Bir müddet sonra, tesisatçı toprağın altından dünyaya doğdu: önce açık renklerle süslenmiş kafası, ardından yanık alnı, en sonunda beyaz kirpiklerle püsküllenmiş mavi gözleri. Kalın ellerini bahçe yolunun kaldırımlarına yerleştirdi ve kendini çukurdan tamamen sarkıttı.
 “Toprak altı boruları,” dedi memnun bir şekilde. “Gazlar,” diye de ekledi, kadının kalkık suratına bakarken, “kanalları tıkıyor.”
 “Tanrı aşkına, ne yapacağız?” diye sordu gökbilimcinin karısı sakince. Sahici yanıtların verileceği sorular sormakta yeni ve tuhaf bir zevk vardı.   Gökbilimcinin ona söylediği her şey, yanıtı mümkün olmayan, sonsuz bir soru işaretiydi.
 “Ah, aman canım,” dedi tesisatçı, yere bakıp gülümseyerek. “Her derdin bir dermanı vardır.
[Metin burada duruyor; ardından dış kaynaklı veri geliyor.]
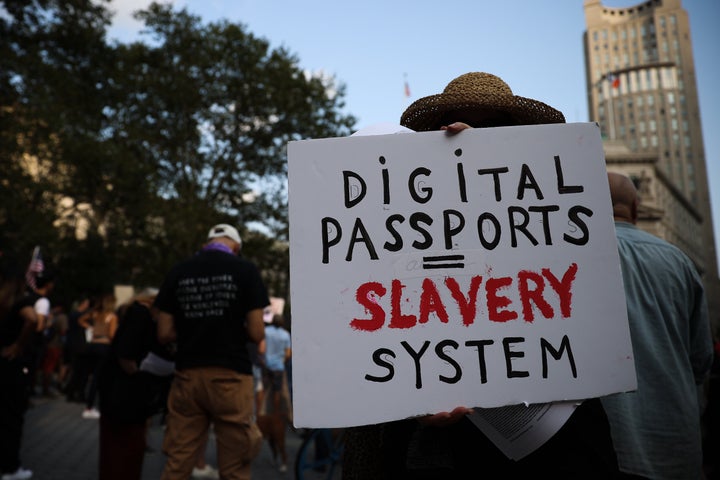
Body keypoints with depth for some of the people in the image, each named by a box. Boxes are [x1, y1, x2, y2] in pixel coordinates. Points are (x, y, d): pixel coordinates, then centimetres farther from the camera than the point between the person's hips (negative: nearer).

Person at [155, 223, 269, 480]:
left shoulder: (177, 272, 5)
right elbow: (256, 333, -7)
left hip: (187, 375, 4)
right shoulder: (245, 269, -5)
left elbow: (164, 333, 6)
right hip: (230, 376, -3)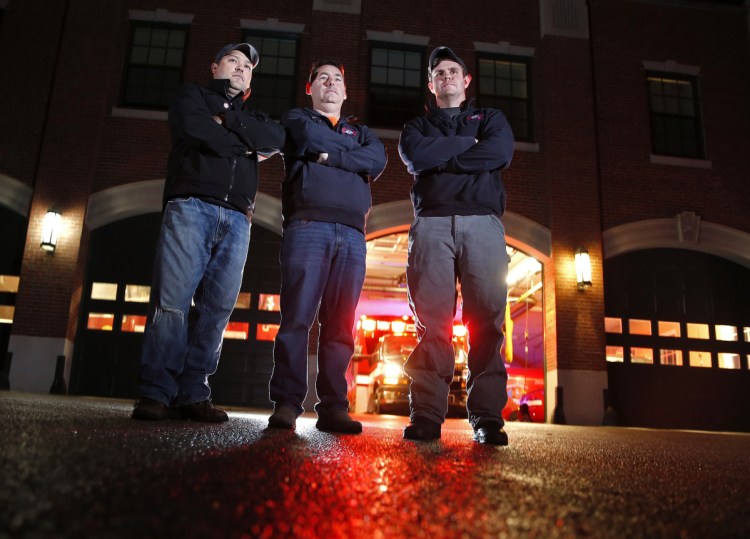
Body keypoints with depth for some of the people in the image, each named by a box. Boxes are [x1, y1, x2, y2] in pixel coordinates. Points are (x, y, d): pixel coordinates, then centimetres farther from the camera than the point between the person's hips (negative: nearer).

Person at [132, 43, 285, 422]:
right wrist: (248, 145, 4)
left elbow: (277, 138, 4)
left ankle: (193, 395, -3)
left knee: (217, 308, -5)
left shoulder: (253, 116, 29)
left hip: (236, 219, 4)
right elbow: (197, 130, -5)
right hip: (191, 206, -3)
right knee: (172, 301, -12)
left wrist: (227, 121, -1)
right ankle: (155, 394, -10)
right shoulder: (192, 96, 19)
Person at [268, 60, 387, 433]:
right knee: (297, 317, -11)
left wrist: (328, 154, 0)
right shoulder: (296, 119, 22)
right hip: (308, 226, -3)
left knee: (340, 325, -2)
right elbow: (311, 139, -3)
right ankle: (286, 403, -9)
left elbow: (378, 161, 6)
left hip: (352, 234, 3)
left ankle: (333, 406, 0)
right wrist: (351, 151, 10)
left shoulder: (360, 132, 29)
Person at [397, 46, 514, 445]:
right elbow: (416, 157, 0)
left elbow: (501, 153, 1)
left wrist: (441, 157, 1)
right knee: (432, 320, -9)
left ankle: (487, 417, -6)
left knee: (487, 318, -8)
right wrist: (469, 144, 3)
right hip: (432, 223, 0)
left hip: (483, 222, 0)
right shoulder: (417, 126, 25)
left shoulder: (491, 118, 24)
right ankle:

Bazen öyle olur,” dedi bir çocukla konuşur gibi, “bazen de böyle. Ama su akar yolunu bulur.”
 Bitkilerden çıkan şeyler seni tekrar gençleştirir, der gibiydi; ya da şakır şakır yağan ilk yağmur her türlü kuraklığın susuzluğunu giderir veya zamanın kendisi kırık kemikleri kaynatır.
 Tesisatçı, “Yer borusunu takip ederek doğrudan ormanın diğer ucundaki taşkın sulara kadar gideceğim,” diyordu. “Sorun burasıyla orası arasında bir yerde. Yolda tespit ederim. Bakım için yapılamayacak hiçbir şey yok,” diyordu ve gözleri kadının yüzüne sabitlenmişti: ya küstahlıkla ya nezaketle ya da aşkla.
 Gökbilimcinin karısı ayağa kalktı, saçına bir toka taktı, mutfağa doğru döndü. Hizmetçiye seslenirken bile tesisatçı konuşmaya devam ediyordu.
 “Bir zamanlar geviş getiren bir ineğim vardı,” dedi tesisatçı. Hizmetçi mutfak basamağına çıktı. Bayan Ames güneşin altında ona tebessümle bakarak durdu.
 Bayan Ames bahçenin karşısından, “Sorun çok ama çok ciddi,” dedi. “Bay Ames kalktığında, lütfen ona aşağı indiğimi söyle.”
 Kısa yoldan patikadaki açık kapıyı işaret etti, tesisatçı ise takımını koluna taktı ve aşağı inmesine yardım etmek için elini uzattı.
 Tesisatçı, “Ama ben ona hemen yeni bir tane daha yaptım,” diyordu, “otlardan falan.”
 “Ah,” dedi gökbilimcinin karısı, yeryüzünün kalbine merakla adımını atarken. Tesisatçının söylediklerinin doğru olduğunu bilerek koluna girdi.